## WHAT TO DO
Duplicate the text read from each of the records below, keeping every line unchanged and leaving out the pictures.

## TASK INPUT
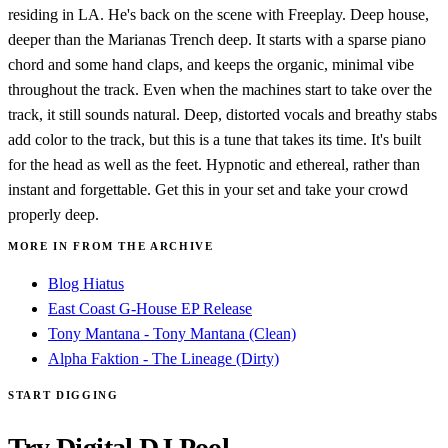
residing in LA. He's back on the scene with Freeplay. Deep house,
deeper than the Marianas Trench deep. It starts with a sparse piano
chord and some hand claps, and keeps the organic, minimal vibe
throughout the track. Even when the machines start to take over the
track, it still sounds natural. Deep, distorted vocals and breathy stabs
add color to the track, but this is a tune that takes its time. It's built
for the head as well as the feet. Hypnotic and ethereal, rather than
instant and forgettable. Get this in your set and take your crowd
properly deep.
MORE IN FROM THE ARCHIVE
Blog Hiatus
East Coast G-House EP Release
Tony Mantana - Tony Mantana (Clean)
Alpha Faktion - The Lineage (Dirty)
START DIGGING
Try Digital DJ Pool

## TASK RESULT
residing in LA. He's back on the scene with Freeplay. Deep house,
deeper than the Marianas Trench deep. It starts with a sparse piano
chord and some hand claps, and keeps the organic, minimal vibe
throughout the track. Even when the machines start to take over the
track, it still sounds natural. Deep, distorted vocals and breathy stabs
add color to the track, but this is a tune that takes its time. It's built
for the head as well as the feet. Hypnotic and ethereal, rather than
instant and forgettable. Get this in your set and take your crowd
properly deep.
MORE IN FROM THE ARCHIVE
Blog Hiatus
East Coast G-House EP Release
Tony Mantana - Tony Mantana (Clean)
Alpha Faktion - The Lineage (Dirty)
START DIGGING
Try Digital DJ Pool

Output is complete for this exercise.